HC Deb 15 April 1875 vol 223 cc975-6

asked the First Lord of the Treasury, If it is intended to bestow any honours or rewards on any of those who fought the Indian famine for us, or if there is any regulation limiting such honours and rewards to strictly military services?


The hon. Gentleman apparently assumes in his Question that the honours and rewards conferred by Her Majesty are conferred only for military services; but that is not the case. On the contrary, many honours and rewards have been conferred, even recently, by Her Majesty for services which are strictly civil. There were, I think, three Knights Commanderships of the Bath conferred for Civil services even in this year, besides several Commanderships and Knights Commander-ships of the Order of St. Michael and St.

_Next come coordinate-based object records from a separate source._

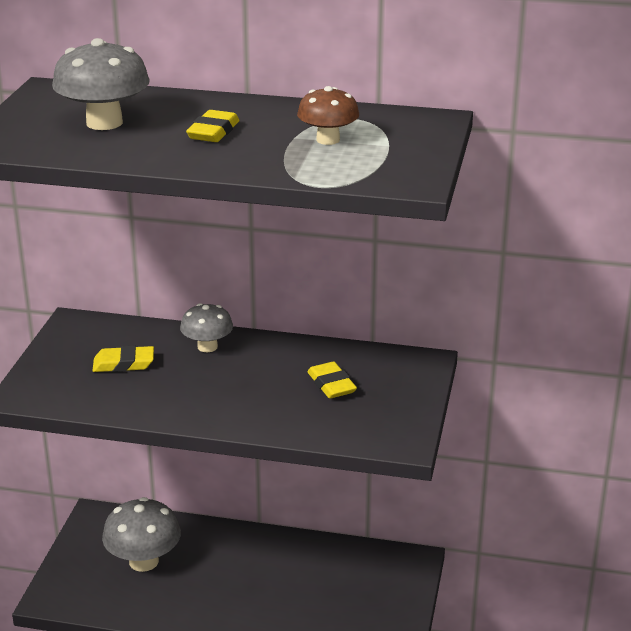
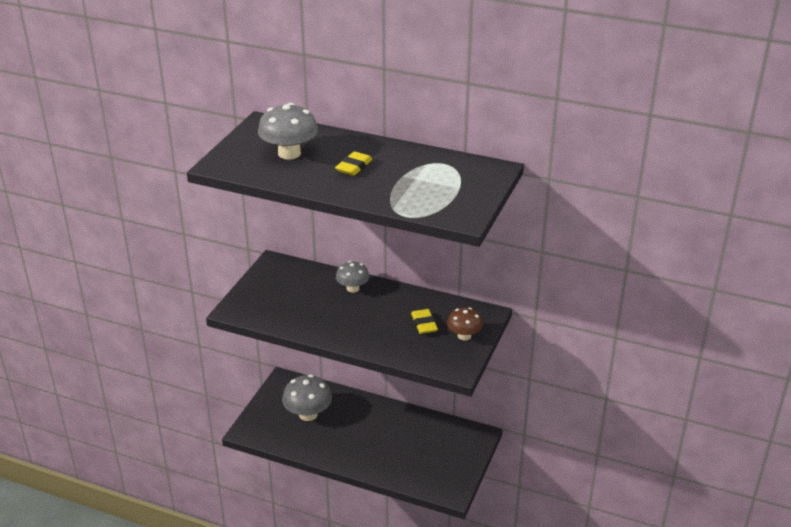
camera: 10 degrees right, 5 degrees up
(123, 364) = (298, 295): yellow eraser -> none
(328, 140) = (423, 180): brown mushroom -> brown mushroom (464, 336)

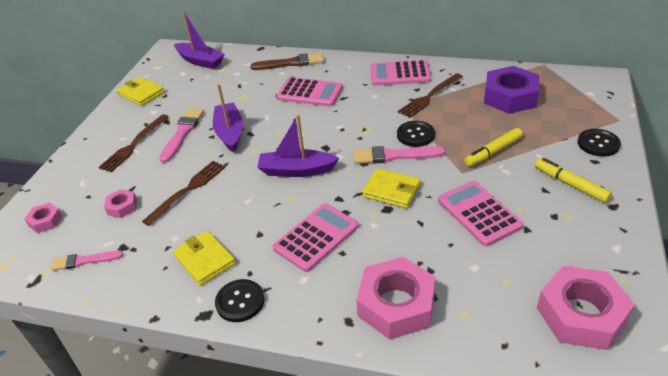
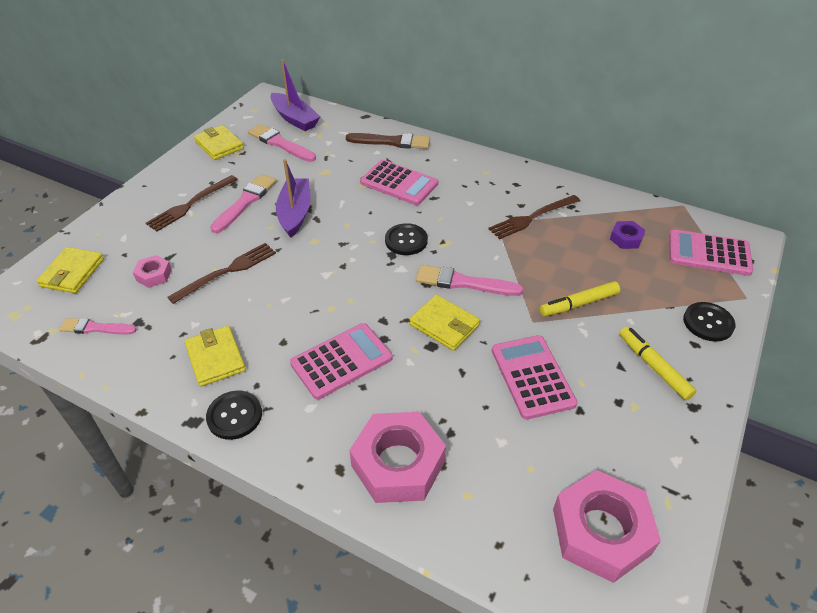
camera: 10 degrees right, 5 degrees up
(45, 221) = (72, 273): pink nut -> yellow wallet
(195, 82) = (280, 143): none -> pink brush
(296, 170) = (349, 275): purple boat -> none
(400, 74) = (509, 181): pink calculator -> pink calculator (709, 253)
(415, 135) = (497, 262): black button -> black button (406, 240)
(510, 97) = (626, 238): purple nut -> purple nut, size x0.48

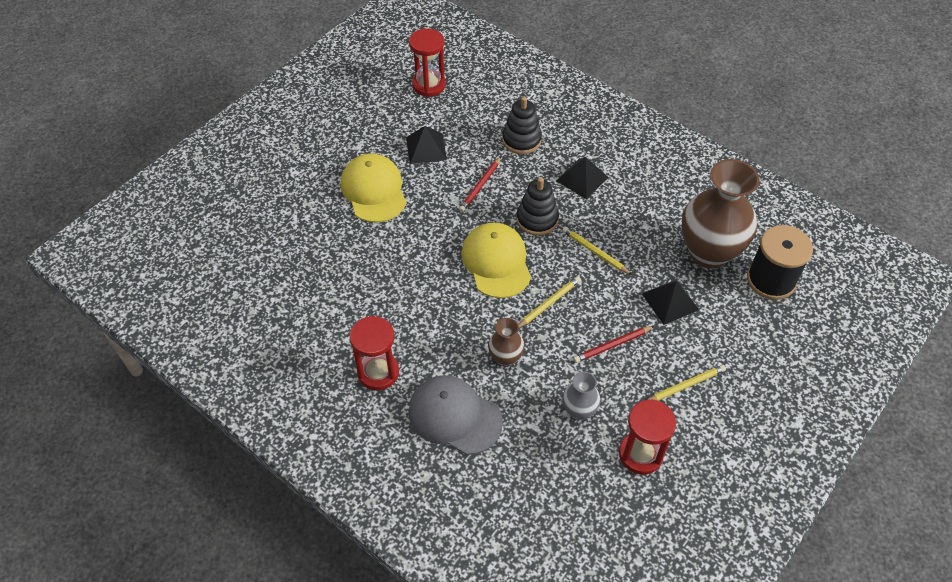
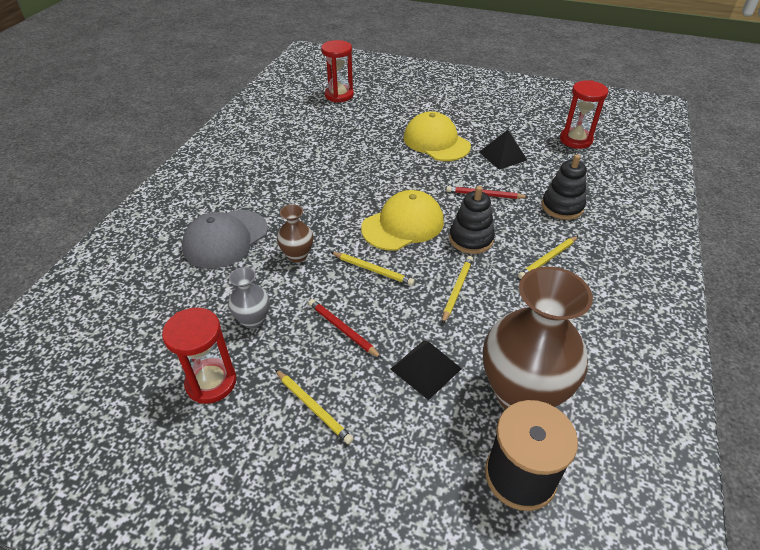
camera: 70 degrees right, 10 degrees down
(374, 190) = (436, 142): yellow cap -> yellow cap turned 90 degrees counterclockwise
(378, 372) = (257, 188): red hourglass -> red hourglass (339, 95)
(454, 416) = (225, 239): grey cap -> grey cap turned 150 degrees counterclockwise
(582, 179) = (548, 259): black pyramid -> yellow pencil

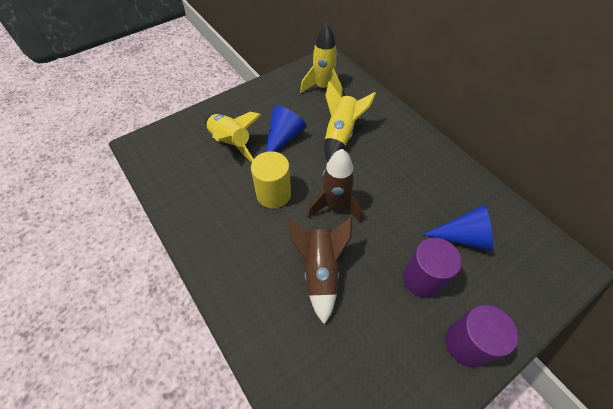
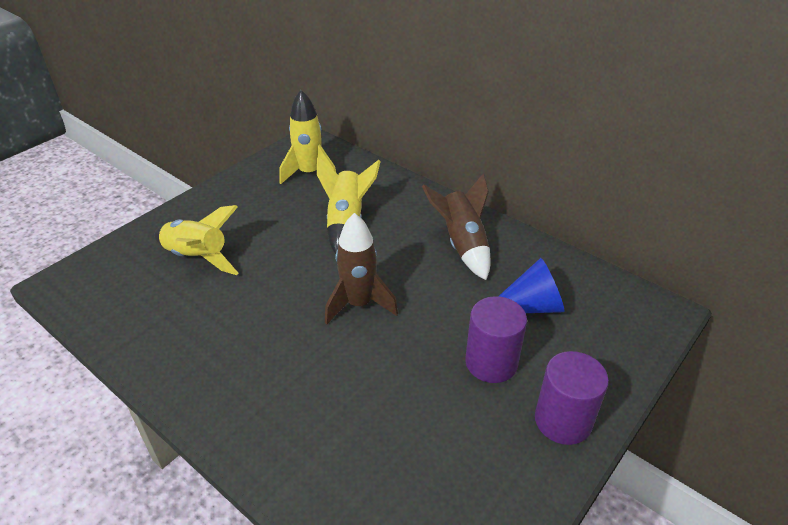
camera: 15 degrees left, 15 degrees down
(273, 194) = (272, 306): yellow cylinder -> none
(283, 138) = (270, 239): blue cone -> none
(320, 271) = (358, 382): brown rocket -> brown rocket (462, 245)

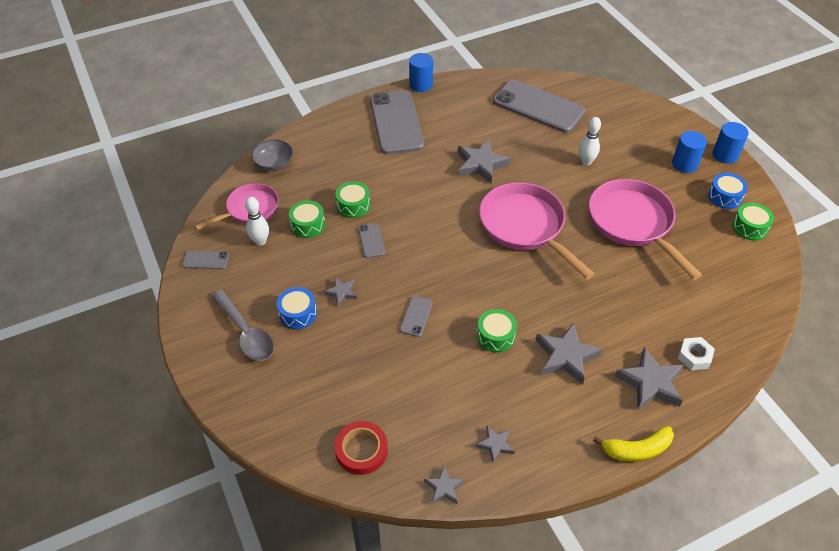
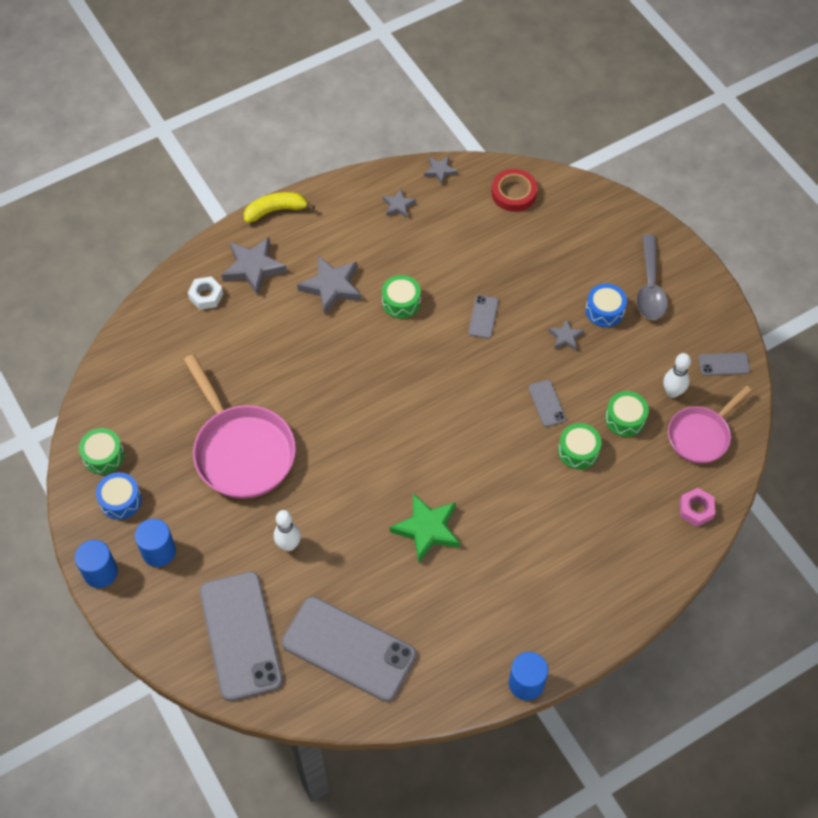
camera: 175 degrees right, 10 degrees up
(246, 333) = (650, 287): grey spoon -> grey spoon turned 135 degrees counterclockwise
(274, 163) = (696, 509): grey bowl -> pink nut
(396, 122) = (550, 598): grey phone -> grey phone (241, 635)
(481, 164) = (427, 529): grey star -> green star
(525, 226) = (370, 436): pink pan -> none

George, and many Knighthoods for Civil services, or for distinction in science and otherwise, by which public respect is gained. There have also been some hereditary honours conferred for Civil services; and therefore I do not think the hon. Gentleman right in his assumption that the honours and rewards conferred by Her Majesty are strictly for military services. With respect to the great labours of those who successfully contended with the Indian Famine, I may say it is but very recently that their success has been attained. On all these occasions—I am not now speaking with reference peculiarly to the labours connected with the Indian Famine, but to labours of this character when the conduct is performed in a distant country and the exertions have been shared by many individuals—it is of great importance that the utmost care should be taken that no mistake is committed—that you should not, for instance, reward the wrong people—a mistake that is sometimes made and not easily remedied. I may also say to the hon. Gentleman that when you are considering such circumstances it should be remembered that all honours, excepting hereditary honours, are with very slight exceptions limited in number. It is not sufficiently known by the country—and, if I might presume to say so, even by the Houses of Parliament—that there is no Order of Knighthood which is not limited in its numbers, and vacancies may not occur for some time. The hon. Gentleman will see, therefore, that there are a great many considerations which have to be taken into account when the distribution of honours or rewards for services of the kind referred to has to be made; and I would say humbly to the hon. Gentleman that, on the whole, considering the difficulties attendant on a satisfactory distribution of such honours and rewards, it is best to leave the exercise of that Prerogative to Her Majesty and her responsible Advisers.